#### What to work on:
1) In the microneedle abstract below, what overall fracture force is reported for PAX-NPs-DMNs?
2) From the microneedle abstract below, return word for word the part that opens with the words containing "Mechanical strength affecting" and closes with "preparation and formulation.".

[Opening Excerpt provided section]

Mechanical strength affecting the penetration in microneedles and PLGA nanoparticle-assisted drug delivery: Importance of preparation and formulation.

Microneedles (MNs) prepared from polymeric materials are painless and minimally invasive, safe and efficient, but they hindered by low mechanical strength and single diverse drug release pattern. Due to the distinctive mechanical strength and dimensions of poly(lactic-co-glycolic acid) (PLGA) nanoparticles (NPs), the integration of nano-technology with microneedles can effectively improve penetration and delivery efficiency through the stratum corneum. We herein designed a simple paroxetine (PAX)-loaded PLGA nanoparticles-integrated dissolving microneedles system (PAX-NPs-DMNs), aiming to improve the bioavailability of PAX through the synergistic permeation-enhancing effect of dissolving microneedles (DMNs) and NPs. PAX-NPs-DMNs had a complete tips molding rate (Neff ) of (94.06 ± 2.16) %, a 15×15 quadrangular-conical microneedle array and an overall fracture force of 301.10 N, which were improved nearly 0.50 times compared with the blank microneedles (HA-DMNs) and PAX microneedles (PAX-DMNs). PAX-NPs-DMNs could extend the release duration of PAX from 1 h to 24 h and the cumulative permeability per unit area (Qn ) was 47.66 times and 7.37 times higher than the PAX and the PAX-DMNs groups. PAX-NPs-DMNs could be rapidly dissolved within 10 min without hindering skin healing or causing adverse reactions. This study confirmed that PAX-NPs-DMNs can effectively improve the bioavailability of PAX and the mechanical strength of DMNs, which can easily penetrate the skin to provide sustained and painless delivery without causing adverse effects, thus offering a more convenient and effective method for central nervous diseases.

[Closing Excerpt provided section]
[Opening Dataset entries section]

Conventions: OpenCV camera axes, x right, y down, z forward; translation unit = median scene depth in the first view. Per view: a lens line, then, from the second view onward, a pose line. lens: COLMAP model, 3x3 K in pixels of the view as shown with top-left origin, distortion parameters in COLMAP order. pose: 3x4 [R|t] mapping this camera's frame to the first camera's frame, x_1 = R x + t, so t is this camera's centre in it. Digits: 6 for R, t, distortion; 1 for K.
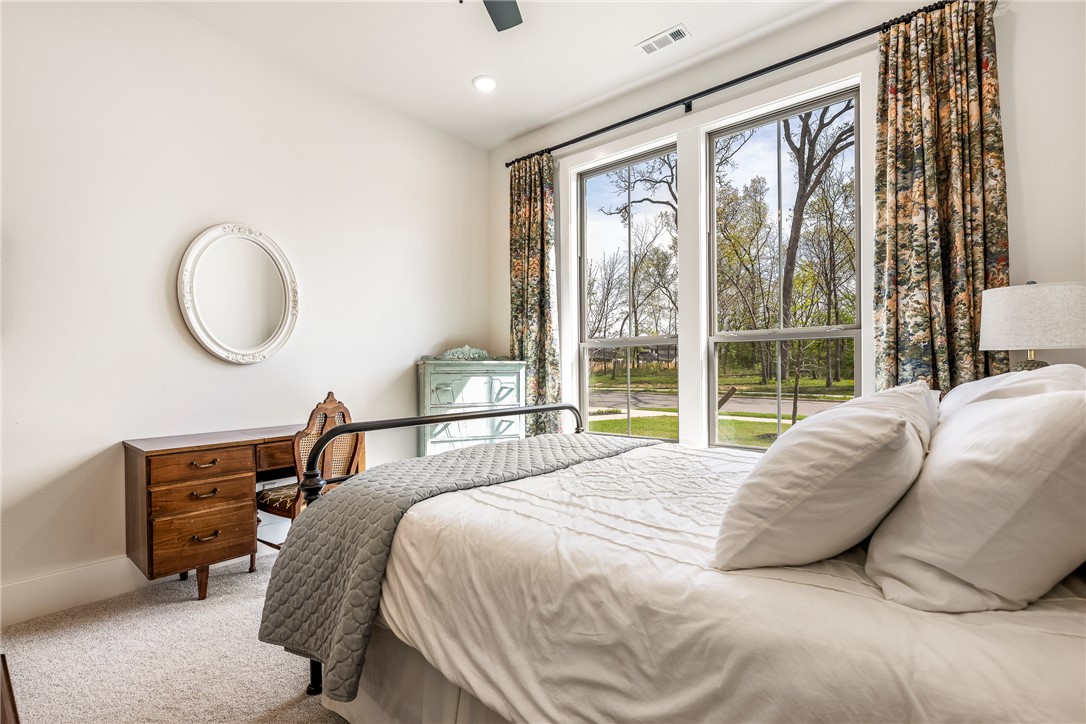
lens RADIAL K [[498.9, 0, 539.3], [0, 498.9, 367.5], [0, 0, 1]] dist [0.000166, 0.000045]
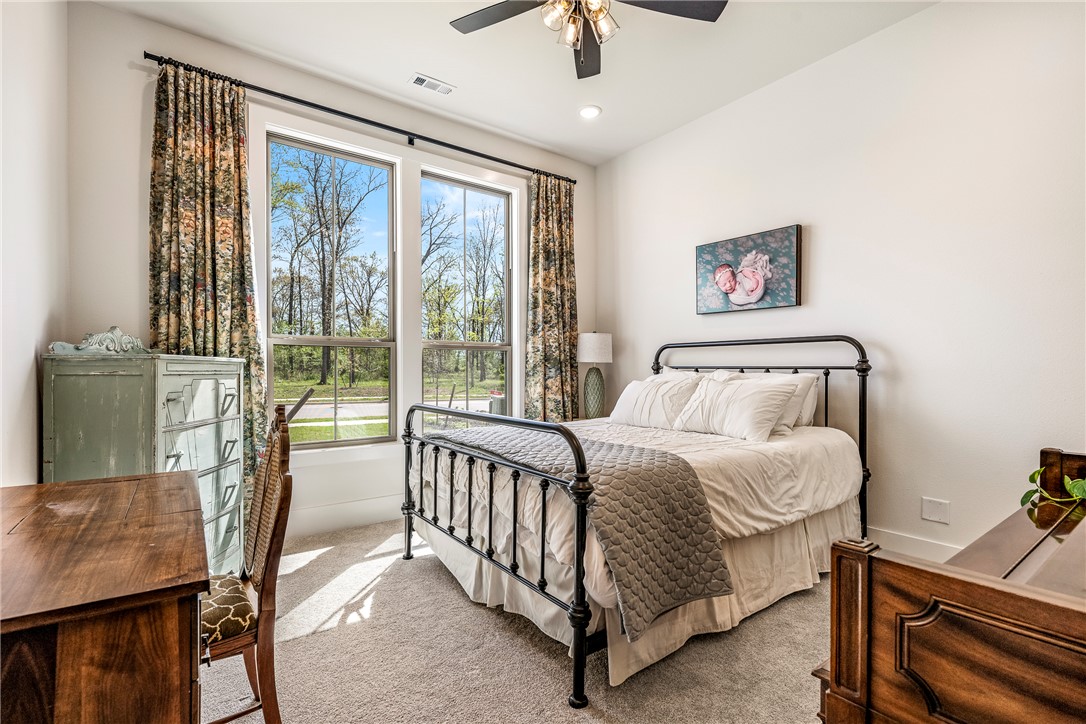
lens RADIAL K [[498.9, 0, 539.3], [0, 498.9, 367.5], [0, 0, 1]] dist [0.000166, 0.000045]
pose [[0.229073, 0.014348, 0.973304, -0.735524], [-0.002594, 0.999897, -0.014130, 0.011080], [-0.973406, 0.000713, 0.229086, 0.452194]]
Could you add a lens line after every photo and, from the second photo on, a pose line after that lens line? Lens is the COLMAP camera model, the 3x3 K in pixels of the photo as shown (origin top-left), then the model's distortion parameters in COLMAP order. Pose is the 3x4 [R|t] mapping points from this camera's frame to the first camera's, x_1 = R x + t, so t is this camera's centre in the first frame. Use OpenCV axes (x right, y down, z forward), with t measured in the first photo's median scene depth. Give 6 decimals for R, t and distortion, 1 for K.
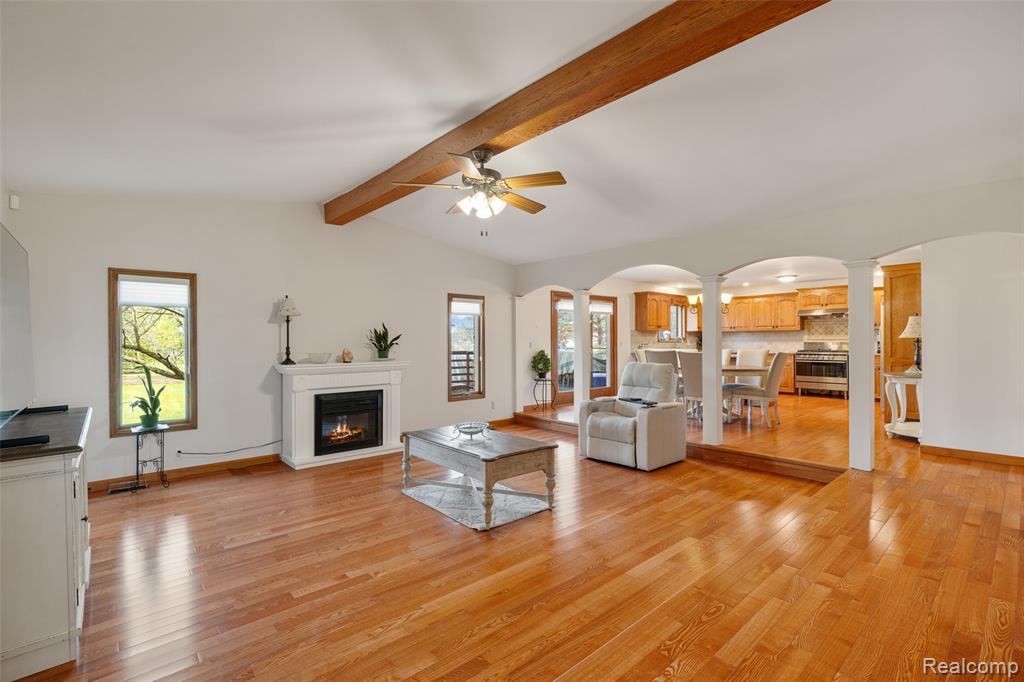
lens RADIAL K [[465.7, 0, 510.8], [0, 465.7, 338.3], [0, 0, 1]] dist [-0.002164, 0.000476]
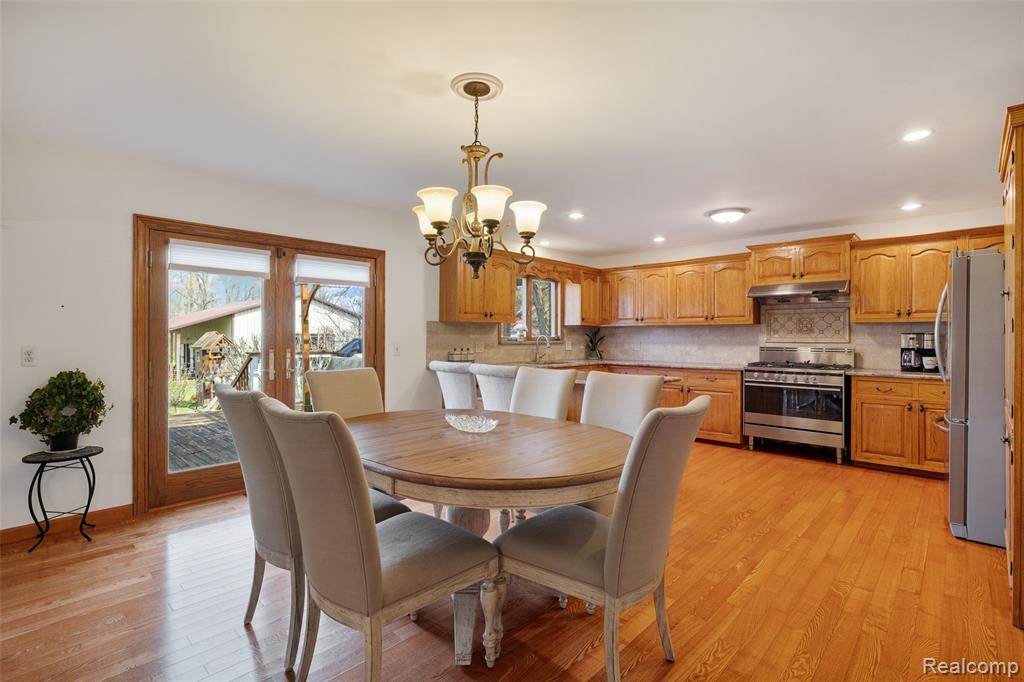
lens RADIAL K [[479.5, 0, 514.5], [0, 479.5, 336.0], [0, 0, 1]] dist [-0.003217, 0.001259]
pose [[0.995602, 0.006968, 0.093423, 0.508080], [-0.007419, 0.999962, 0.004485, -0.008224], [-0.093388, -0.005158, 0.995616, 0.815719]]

[Closing Dataset entries section]
[Opening Dataset entries section]

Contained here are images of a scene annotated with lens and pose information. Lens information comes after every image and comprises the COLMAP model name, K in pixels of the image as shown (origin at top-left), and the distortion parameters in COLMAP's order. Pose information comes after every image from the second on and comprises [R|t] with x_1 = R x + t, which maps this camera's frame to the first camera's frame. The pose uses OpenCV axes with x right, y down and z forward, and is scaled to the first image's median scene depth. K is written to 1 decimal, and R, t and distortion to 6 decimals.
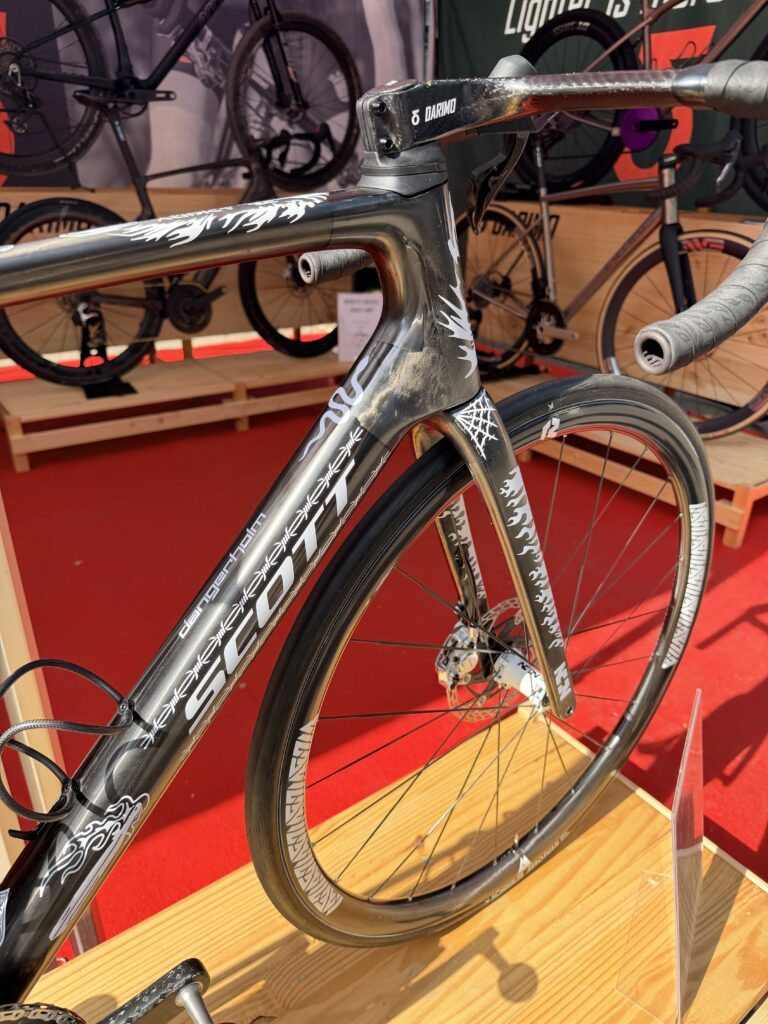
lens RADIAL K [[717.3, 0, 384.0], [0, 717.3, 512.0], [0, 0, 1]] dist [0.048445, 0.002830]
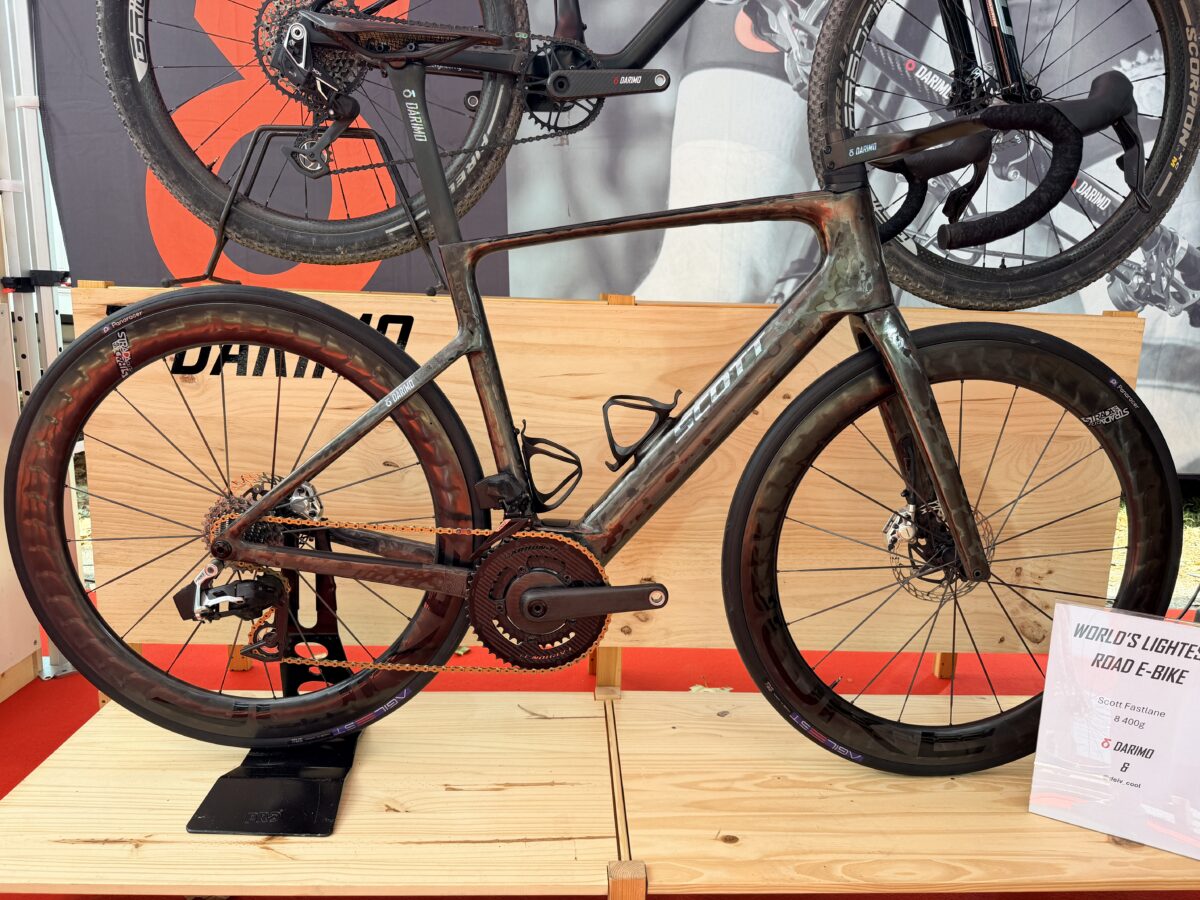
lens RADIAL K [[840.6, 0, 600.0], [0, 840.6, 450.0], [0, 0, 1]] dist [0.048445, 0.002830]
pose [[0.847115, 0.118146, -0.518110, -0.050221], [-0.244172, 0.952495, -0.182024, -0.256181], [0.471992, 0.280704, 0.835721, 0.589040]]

[Closing Dataset entries section]
[Opening Dataset entries section]

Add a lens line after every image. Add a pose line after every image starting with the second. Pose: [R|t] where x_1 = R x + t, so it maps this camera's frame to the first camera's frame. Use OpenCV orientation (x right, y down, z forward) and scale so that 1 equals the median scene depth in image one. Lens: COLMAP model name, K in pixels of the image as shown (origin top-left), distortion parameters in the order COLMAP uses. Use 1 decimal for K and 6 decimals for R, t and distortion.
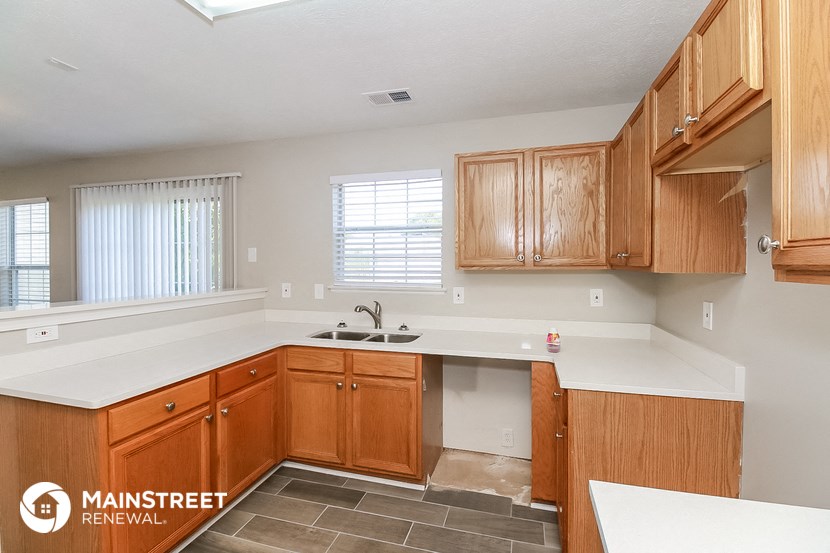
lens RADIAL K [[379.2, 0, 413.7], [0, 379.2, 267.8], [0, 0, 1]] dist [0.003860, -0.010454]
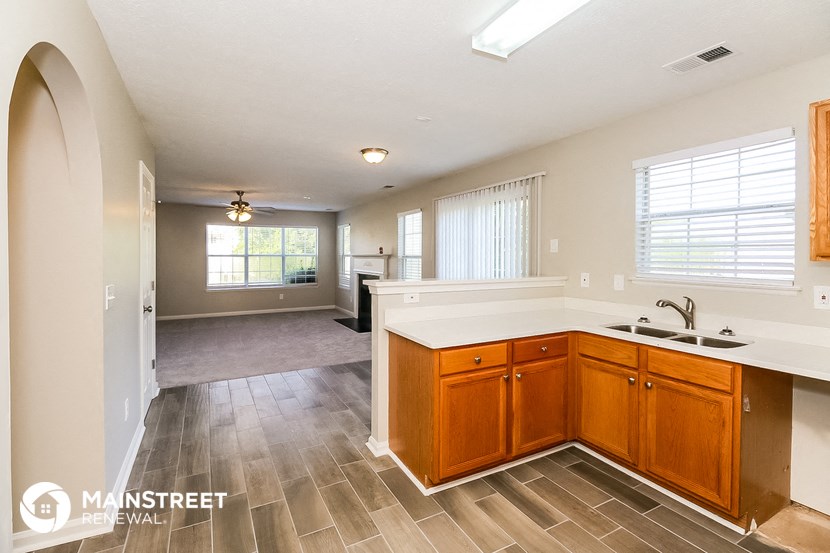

[Closing Dataset entries section]

#### Outputs in order:
1) 301.10 N

2)
Mechanical strength affecting the penetration in microneedles and PLGA nanoparticle-assisted drug delivery: Importance of preparation and formulation.